MCHA’s fourth line of business is in the area of homeownership. MCHA offers a first time home buyer class called the ABC’s of Home Buying (in English and Spanish), down payment assistance programs, and foreclosure prevention services. The agency is also looking into Community Land Trusts as an option to make homeownership affordable for more people.
To address the issue of prohibitive deposits, Karen and her team at MCHA received a grant from Meyer Memorial Trust to create a deposit lending program. MCHA loans participants up to $1200 for a deposit, which they pay back interest free. This has enabled many individuals to secure housing that otherwise would have been unaffordable.
Over the last several years, Karen and MCHA have partnered with health care agencies to address shared goals. For example, MCHA works with Mid Columbia Center for Living on a state-funded housing voucher program called Housing Access and Supports to serve individuals with severe and persistent mental illness who are homeless or at risk of homelessness. This program included a caseworker to help individuals stay stably housed, which proved critical.

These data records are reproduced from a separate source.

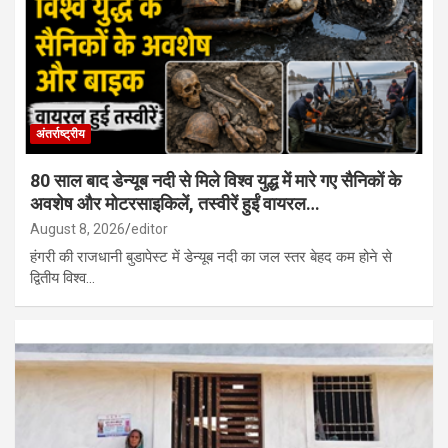
राजस्थान में स्थानीय निकाय चुनाव से पहले कांग्रेस में खुली कलह, टिकट बंटवारे
और वर्चस्व को लेकर बढ़ा विवाद…
अंतर्राष्ट्रीय
80 साल बाद डेन्यूब नदी से मिले विश्व युद्ध में मारे गए सैनिकों के
अवशेष और मोटरसाइकिलें, तस्वीरें हुईं वायरल…
August 8, 2026
editor
हंगरी की राजधानी बुडापेस्ट में डेन्यूब नदी का जल स्तर बेहद कम होने से
द्वितीय विश्व…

While the Bridges to Health Pathways program was in its development phase, housing kept coming up in the regional community health assessments (CHAs). Karen worked closely with the Columbia Gorge Health Council to develop expectations and goals for the program around housing as well as to secure the program’s first substantial funding through a Meyer Memorial Trust grant designed to support innovative programs linking health and housing. The Bridges to Health Pathways Program embeds Community Care Coordinators (CCCs) in local agencies in order to improve access to services and empower the community to improve their overall wellbeing.
“Now we have two community health workers [Community Care Coordinators] and their main focus at our agency is to work with people who have vouchers,” Karen said. “They attend briefings where people get their voucher and they stand up and say, ‘If you’re feeling really overwhelmed, we’re here to help you, here’s my card, let’s set up an appointment’ and then they help guide people through the process of finding housing and staying stably housed’.”

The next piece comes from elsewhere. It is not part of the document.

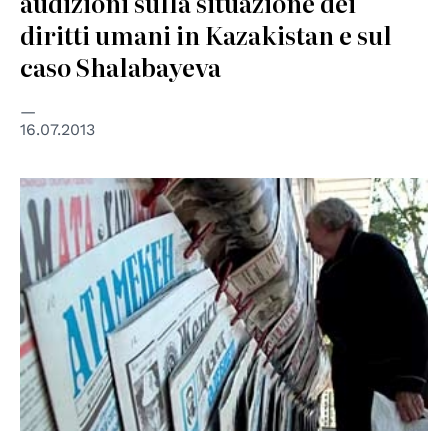
audizioni sulla situazione dei
diritti umani in Kazakistan e sul
caso Shalabayeva
16.07.2013
© OSCE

Prior to this partnership with MCCFL and B2H, Karen saw clients cycling through housing due to barriers like not being able to read, or simply not getting paperwork in or inspections done on time. The importance of community health workers cannot be overstated, as they are trusted members of the community working to empower clients and connect them with available resources.
One elderly gentleman in particular had been living out his vehicle for several years and staying at the Hood River Warming Shelter. He was always caring and positive, and when a Shelter Host encouraged him to talk to a B2H Community Care Coordinator, he did. Through the Bridges to Health Pathways Program, this individual began receiving the support he needed to reach his personal goals. He’s now living in a warm, comfortable apartment in Hood River, in walking distance of his physical therapy office.

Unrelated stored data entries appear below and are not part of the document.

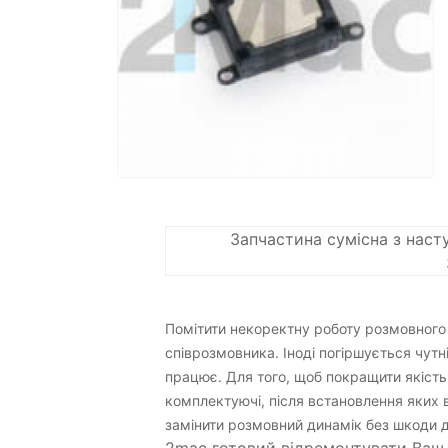
Запчастина сумісна з нас
Слуховой дина
Помітити некоректну роботу розмовного 
співрозмовника. Іноді погіршується чутн
працює. Для того, щоб покращити якість 
комплектуючі, після встановлення яких 
замінити розмовний динамік без шкоди д
2mac готовий відремонтувати Ва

Collaborating with the health care sector has also given Karen a chance to spread the word about the work she does. “I think another piece of why it’s been great to participate in the Pathways program is because we have the opportunity to go out to all of these new community partners that we didn’t typically partner with in the past like the health departments. Now we can tell people about the work that we’re doing.”
For Karen, a healthy, equitable, and thriving community is full of people of all income levels. “To me it’s a place where people of all incomes can live where they want to live.”
“We hear a lot at community meetings, ‘The Gorge is a popular place to live, and if you grew up here or you work here, you should have an affordable place to call home regardless of your income level.”